# EXERCISE GOAL
Copy out the listing below with "rev counter" substituted for every "tachometer" and nothing else altered. Omit the pictures.

═════ SUPPLIED INFORMATION

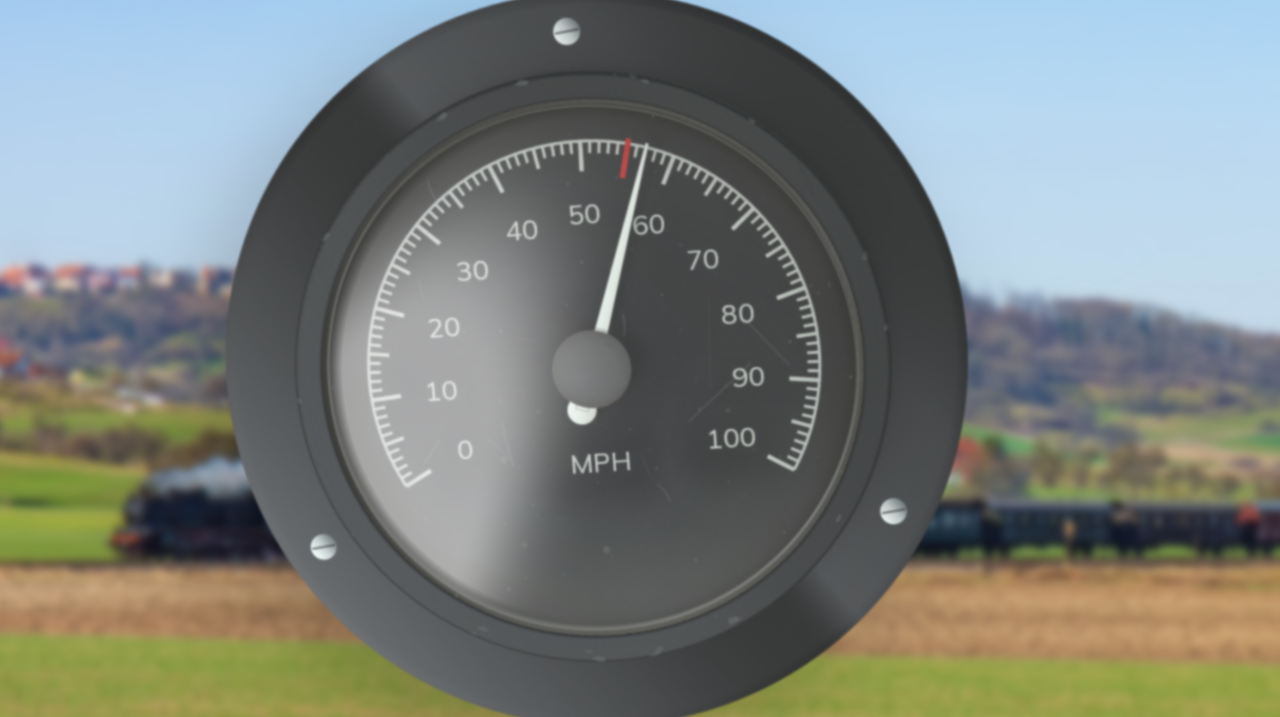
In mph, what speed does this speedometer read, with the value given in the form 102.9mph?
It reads 57mph
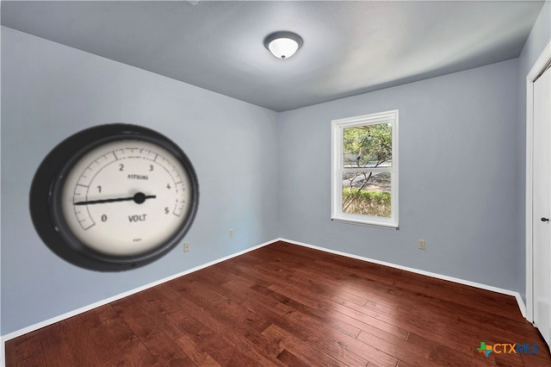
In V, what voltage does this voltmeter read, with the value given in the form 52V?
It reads 0.6V
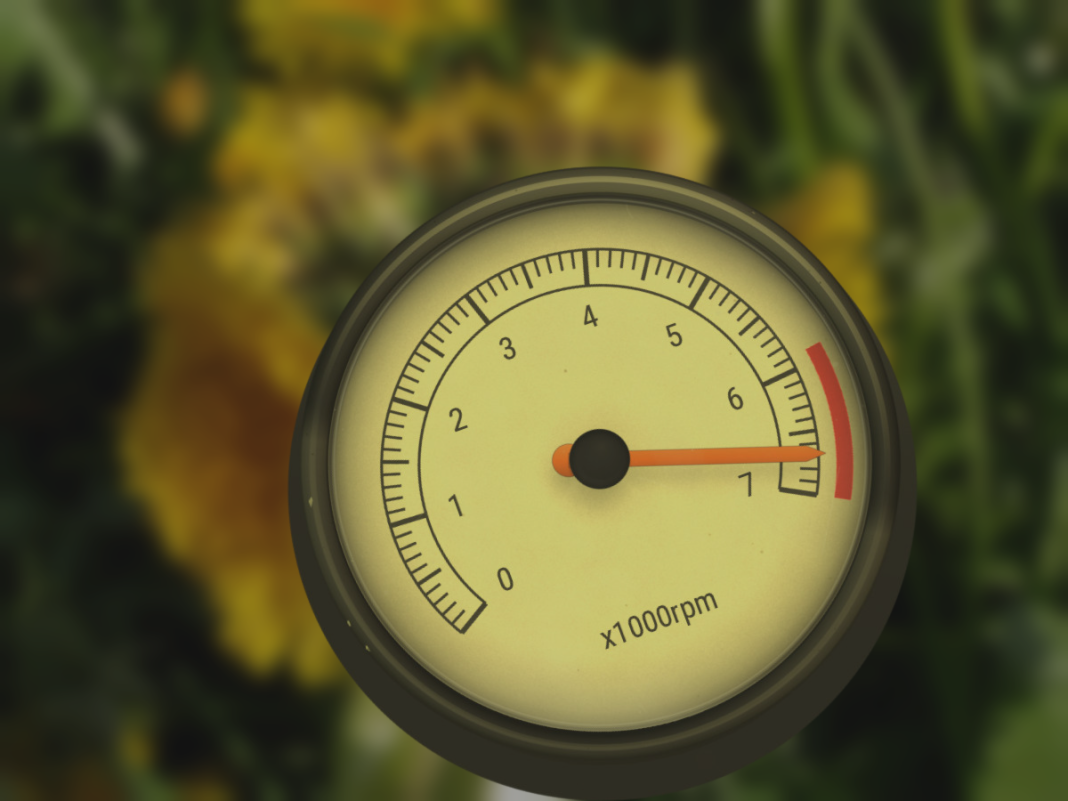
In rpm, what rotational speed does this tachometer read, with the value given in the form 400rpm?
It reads 6700rpm
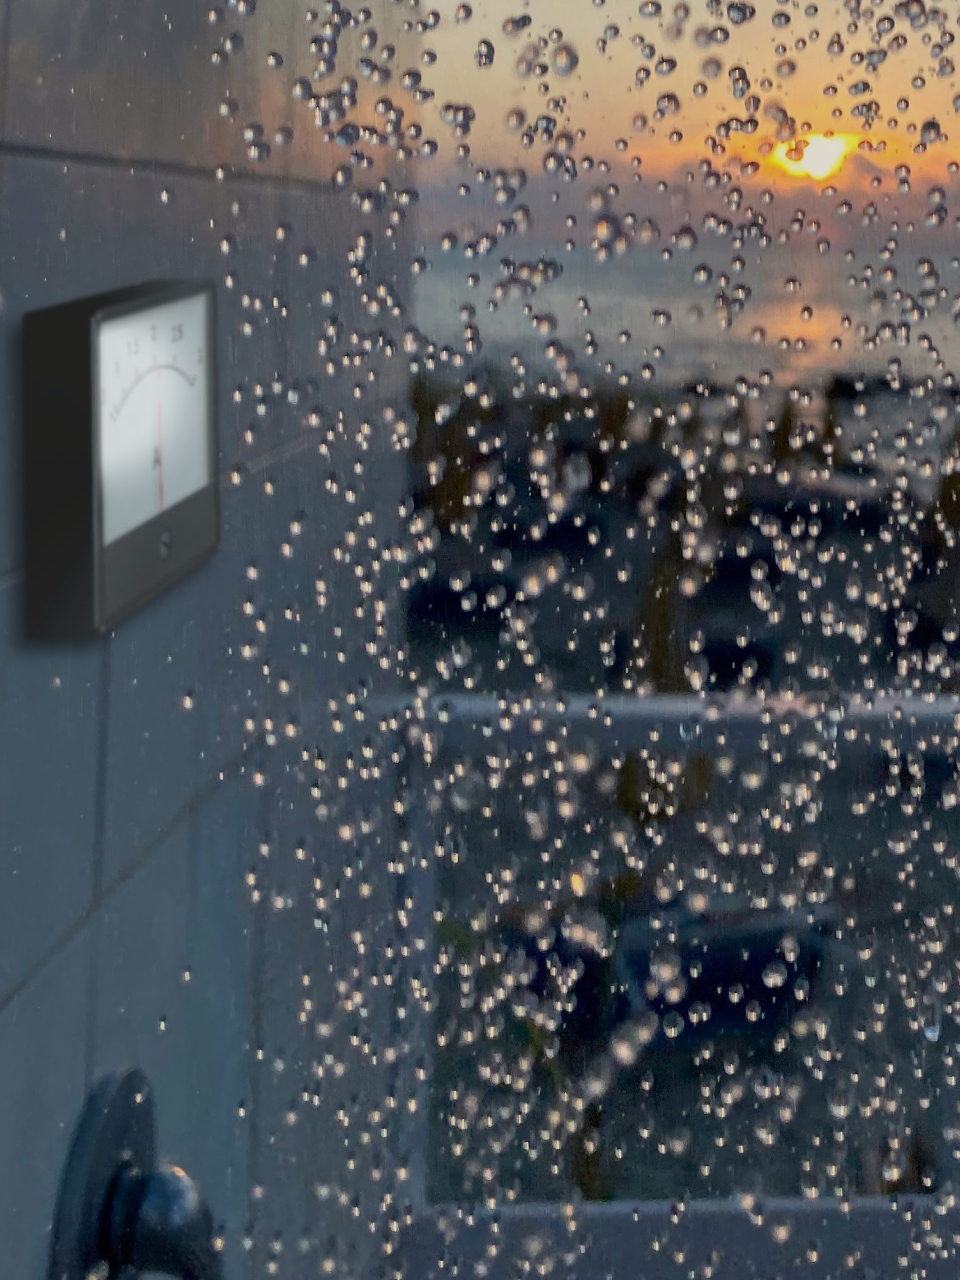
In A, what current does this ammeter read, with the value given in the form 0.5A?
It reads 2A
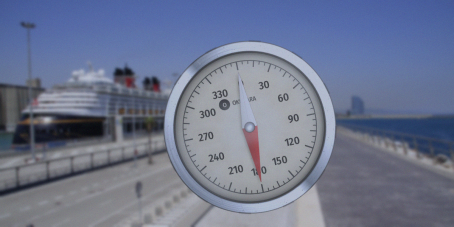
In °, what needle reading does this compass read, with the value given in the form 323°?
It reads 180°
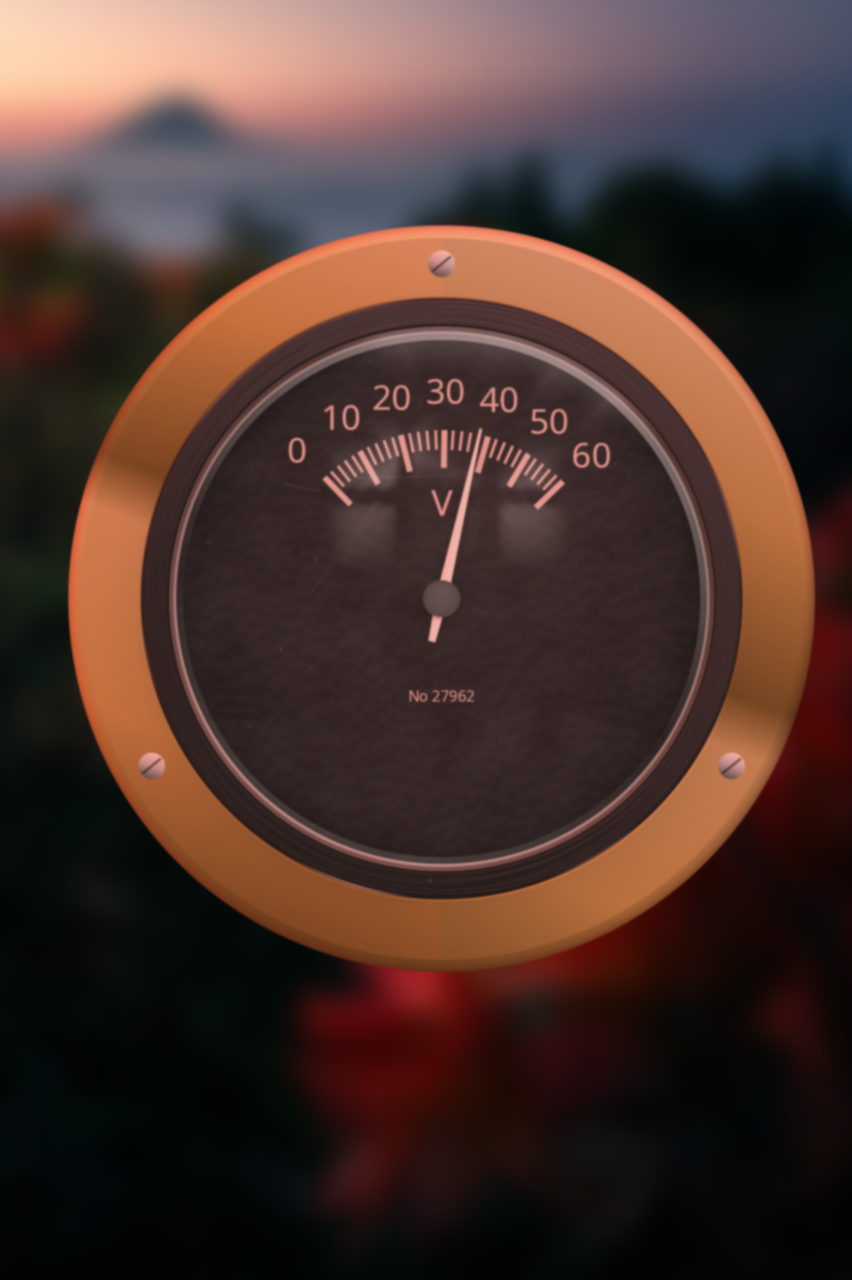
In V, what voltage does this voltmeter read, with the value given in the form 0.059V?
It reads 38V
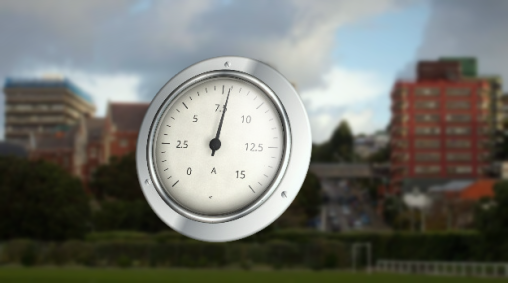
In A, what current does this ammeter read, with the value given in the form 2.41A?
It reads 8A
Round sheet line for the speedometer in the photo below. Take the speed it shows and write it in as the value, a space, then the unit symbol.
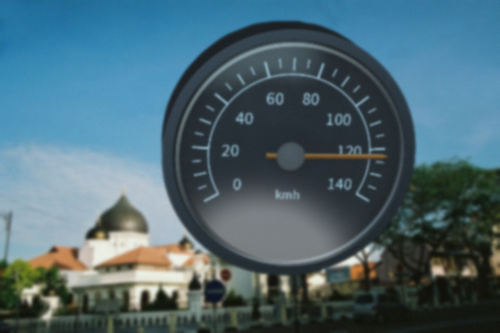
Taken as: 122.5 km/h
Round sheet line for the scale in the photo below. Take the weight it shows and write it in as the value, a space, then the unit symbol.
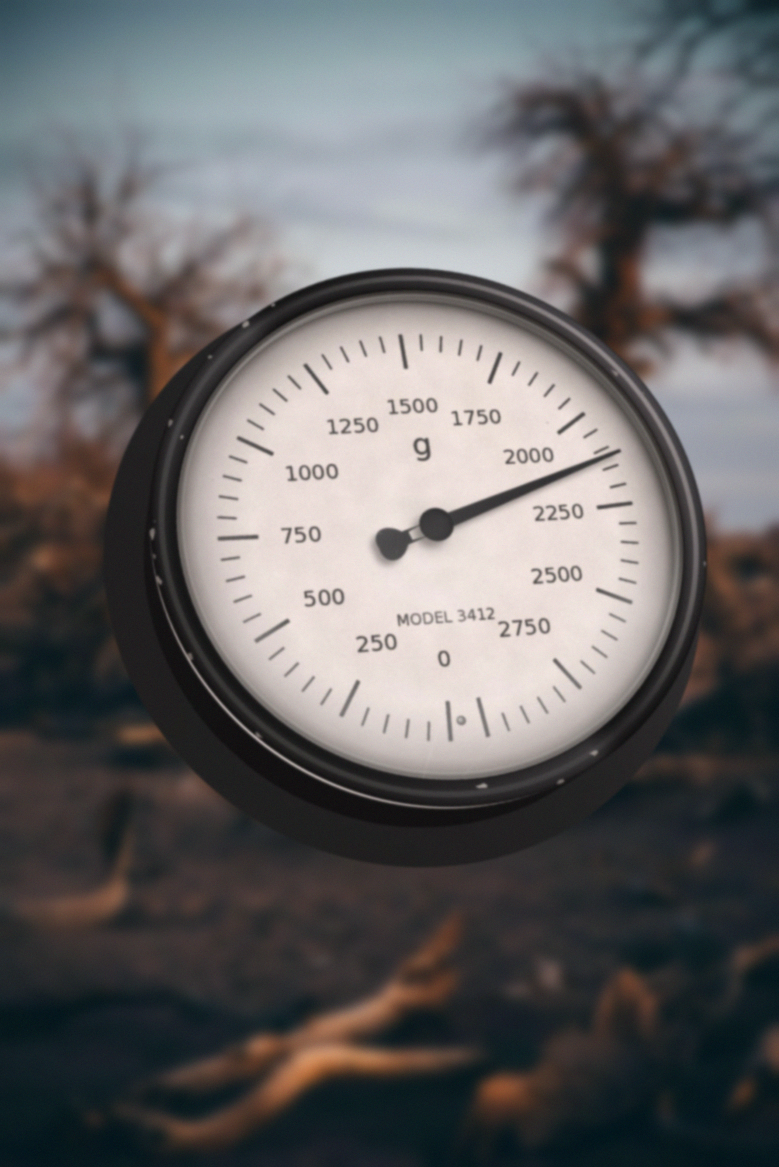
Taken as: 2125 g
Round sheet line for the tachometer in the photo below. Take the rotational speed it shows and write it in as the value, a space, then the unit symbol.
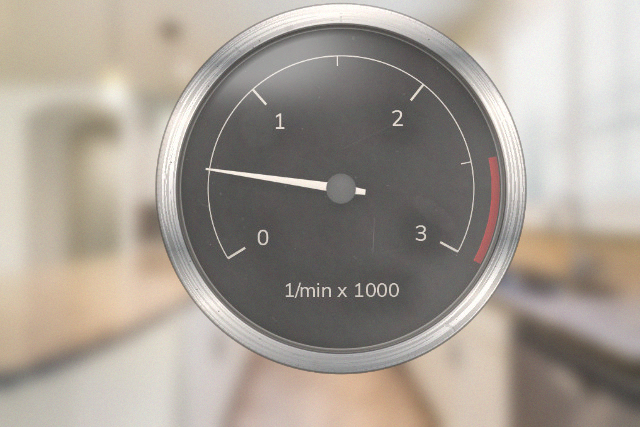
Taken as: 500 rpm
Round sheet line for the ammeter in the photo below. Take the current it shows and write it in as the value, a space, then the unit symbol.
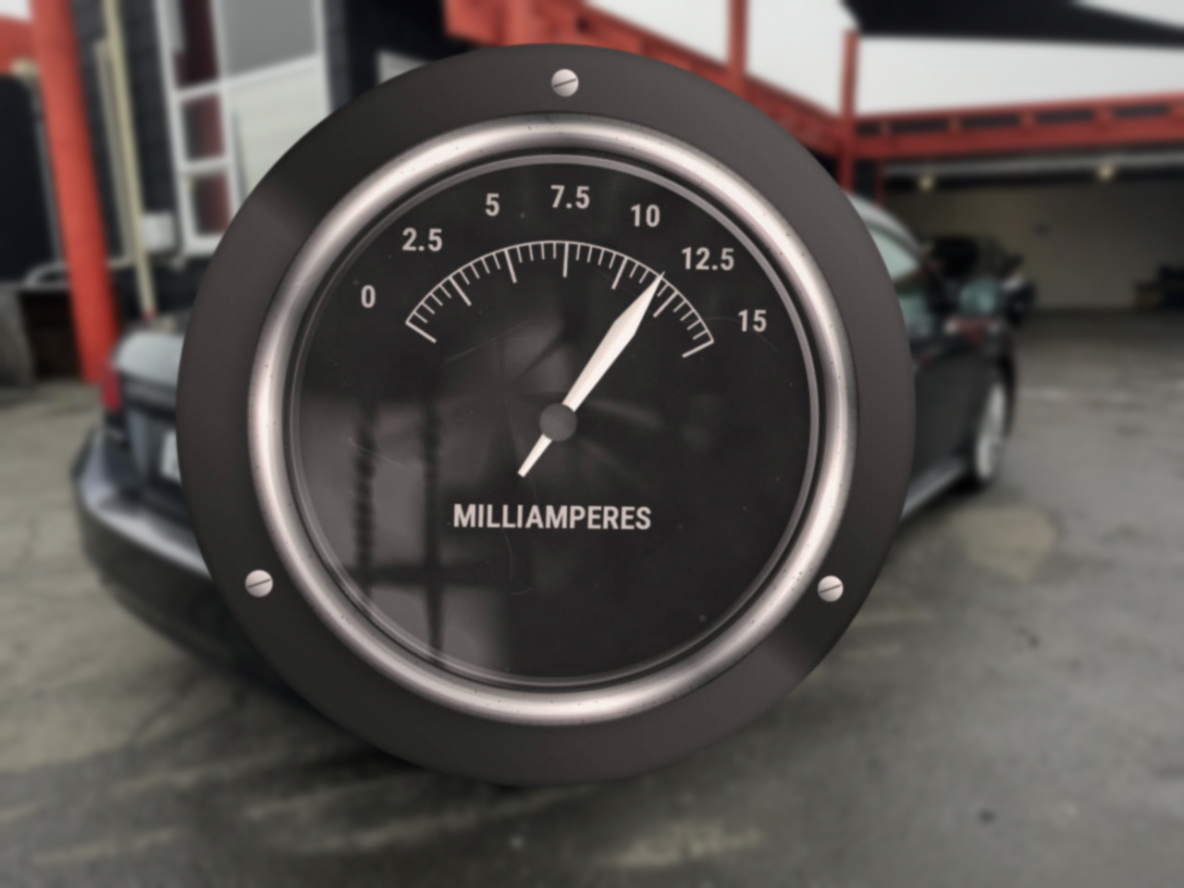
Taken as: 11.5 mA
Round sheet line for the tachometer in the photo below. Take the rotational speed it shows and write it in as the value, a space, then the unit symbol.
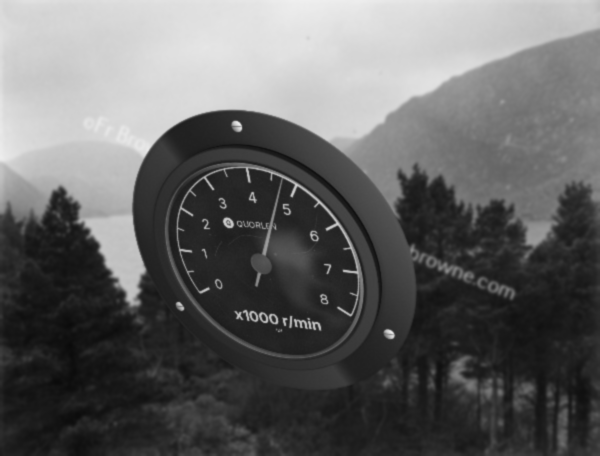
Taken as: 4750 rpm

══════════

# EXERCISE OUTPUT
In mph, what speed does this speedometer read, with the value given in the form 102.9mph?
It reads 57mph
In V, what voltage does this voltmeter read, with the value given in the form 52V?
It reads 0.6V
In rpm, what rotational speed does this rev counter read, with the value given in the form 400rpm?
It reads 6700rpm
In A, what current does this ammeter read, with the value given in the form 0.5A?
It reads 2A
In °, what needle reading does this compass read, with the value given in the form 323°?
It reads 180°
In V, what voltage does this voltmeter read, with the value given in the form 0.059V?
It reads 38V
In A, what current does this ammeter read, with the value given in the form 2.41A?
It reads 8A
Round sheet line for the speedometer in the photo below. Take the speed it shows and write it in as the value, a space, then the unit symbol.
Taken as: 122.5 km/h
Round sheet line for the scale in the photo below. Take the weight it shows and write it in as the value, a space, then the unit symbol.
Taken as: 2125 g
Round sheet line for the rev counter in the photo below. Take the rotational speed it shows and write it in as the value, a space, then the unit symbol.
Taken as: 500 rpm
Round sheet line for the ammeter in the photo below. Take the current it shows and write it in as the value, a space, then the unit symbol.
Taken as: 11.5 mA
Round sheet line for the rev counter in the photo below. Take the rotational speed it shows and write it in as the value, a space, then the unit symbol.
Taken as: 4750 rpm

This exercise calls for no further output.